As far back as 1963, Professor Ali Mazrui authored an article published in the ‘The American Political Science Review’ wherein he attempted to answer the question “Who are the Africans?”. Mazrui started by explaining that the naming of Africa did not emanate from any of the peoples who were inhabiting the geographic land mass dubbed by the arbitrary map makers as Africa. The continent was known only by its climatic conditions that ranged from arid deserts to tropical jungles; ethnically from the Khoisans to the Semites; and linguistically from Amharic to Kidigo. He concluded that the only thing these Africans had in common was the experience with the arbitrariness of the map-making European potentates who lumped them together, unlike other inhabitants of other continents who continue to be different in some form or other. Mazrui pointed out that the strongest common denominator of these Africans was that they were collectively different from other people outside of the continent.

Who is a Namibian? The Namibian identity, similar to the African identity proceeds from the narrative of colonialism with attendant falsehood that our identity commences with the struggle for national independence from colonial rule. The danger with this is that unless one is identified with the struggle, one‘s Namibianness is up for discussion or needs to be verified by someone else. The peril we face is that our identity as Namibians remains shaky outside of the idioms of the liberation struggle. More than two decades along the road of self-rule, the country ought to have developed a critical number of champions of democracy across the nation. What we have enough of are people reciting the narrative(s) of the liberation struggle, which, important though it is in our history, cannot take us very far along the road to true democratic governments based upon the will of the people, and equality of all citizens regardless of race, ethnicity, gender, class, gender and religion. The experiences of a short period cannot be allowed to outweigh the accumulated exigencies of centuries. This is dangerous. In other words the story of the Namibian people is older and bigger and more powerful than the short struggle for political independence.

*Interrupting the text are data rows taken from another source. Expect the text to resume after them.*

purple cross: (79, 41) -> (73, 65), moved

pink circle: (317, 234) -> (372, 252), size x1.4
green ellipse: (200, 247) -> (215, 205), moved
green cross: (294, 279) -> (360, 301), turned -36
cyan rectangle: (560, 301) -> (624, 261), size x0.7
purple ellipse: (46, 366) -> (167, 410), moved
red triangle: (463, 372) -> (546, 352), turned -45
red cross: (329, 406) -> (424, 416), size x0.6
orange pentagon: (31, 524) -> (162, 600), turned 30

Still: Who is a Namibian? Before independence the divisions were clear: there were three categories: South West Africans, South-West-Africa-Namibians and Namibians. Who were all these? South West Africans were mainly white people who considered themselves saviours in a no-man’s land and who saw themselves as extensions of South Africa or some European state to which they owed loyalty. To them the noises about independence were uninformed and Africanist irritations by natives who did not know what they were talking about. The South-West Africa-Namibians were half uncomfortable whites and blacks who had their sights on political power but who were at the same time terrified of true black majority rule.

The Namibians were those who in increasing numbers came to banish fear, unshackle their tribal and ethnic chains and chose to associate themselves, at great peril, with the spirit of the liberation struggle under the aegis of Swapo. They spoke English and donned heavy beards and were feared as dangerous by the majority of white people and homeland administrators. More and more church leaders, mineworkers and students studying outside of Namibia swelled the ranks of these aspiring Namibians. At that time, there were no citizens in Namibia as all groups had various designations. The truth of the matter is that many people believed in these bogus semi-citizenship descriptions, even though today they would not admit to it as they claim to have been in the struggle!